Bennett Brooke L, Latner Janet D
Rudd Center for Food Policy and Health, University of Connecticut, 1 Constitution Plaza, Suite 600, Hartford, CT 06103, USA; Department of Psychology, University of Hawai'i at Mānoa, 2530 Dole Street, Sakamaki C400, Honolulu, HI 96822-2294, USA.
Department of Psychology, University of Hawai'i at Mānoa, 2530 Dole Street, Sakamaki C400, Honolulu, HI 96822-2294, USA.
Eat Behav. 2022 Dec;47:101680. doi: 10.1016/j.eatbeh.2022.101680. Epub 2022 Oct 28.
The loss of control over eating (LOCE) is frequently cited as a core process of eating disturbances. In contrast, mindful eating and intuitive eating have been identified as adaptive styles of eating and have been associated with positive psychological constructs. Therefore, the present study aimed to investigate whether mindful or intuitive eating are potential protective factors for the loss of control over eating.
1155 participants (64.2 % female) were recruited from a large university. Participants were administered select subscales of the Intuitive Eating Scale - 2nd edition (IES-2) and Mindful Eating Questionnaire (MEQ), and the brief Loss of Control over Eating Scale (LOCES-B).
Controlling for BMI and age, intuitive and mindful eating were significantly associated with LOCE, F (8,966) = 114.78, p < .001, R = 0.49. Both IES-2 subscales were negatively associated with LOCE: 1) eating for physical rather than emotional reasons and 2) reliance on hunger and satiety cues, p < .001. One MEQ subscale was negatively associated with LOCE: disinhibition, p < .001. The MEQ subscales assessing awareness and external cues were not significantly associated with LOCE.
Results suggest that while some forms of mindful eating and intuitive eating are potential protective factors, others may be less relevant to LOCE. These findings have implications for treatment, as they suggest intuitive eating may counteract the loss of control over eating. The findings also provide evidence for convergent validity of the LOCES by clarifying positive constructs that may protect against the development of this core eating pathology.

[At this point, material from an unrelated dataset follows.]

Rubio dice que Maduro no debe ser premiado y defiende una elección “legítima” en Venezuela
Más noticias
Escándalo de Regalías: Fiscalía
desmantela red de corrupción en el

饮食失控常被视为饮食紊乱的核心过程。相比之下,正念饮食和直觉饮食被认为是适应性的饮食方式,并与积极的心理结构相关联。因此,本研究旨在探讨正念饮食或直觉饮食是否是饮食失控的潜在保护因素。
从一所大型大学招募了1155名参与者(64.2%为女性)。参与者接受了《直觉饮食量表(第二版)》(IES - 2)、《正念饮食问卷》(MEQ)的部分子量表以及简短的《饮食失控量表》(LOCES - B)的测试。
在控制了体重指数和年龄后,直觉饮食和正念饮食与饮食失控显著相关,F(8,966) = 114.78,p <.001,R = 0.49。IES - 2的两个子量表均与饮食失控呈负相关:1)出于身体而非情感原因进食;2)依赖饥饿和饱腹感信号,p <.001。MEQ的一个子量表与饮食失控呈负相关:去抑制,p <.001。MEQ中评估意识和外部信号的子量表与饮食失控无显著相关性。
结果表明,虽然某些形式的正念饮食和直觉饮食是潜在的保护因素,但其他形式可能与饮食失控的相关性较小。这些发现对治疗具有启示意义,因为它们表明直觉饮食可能抵消饮食失控。这些发现还通过阐明可能预防这种核心饮食病理发展的积极结构,为LOCES的聚合效度提供了证据。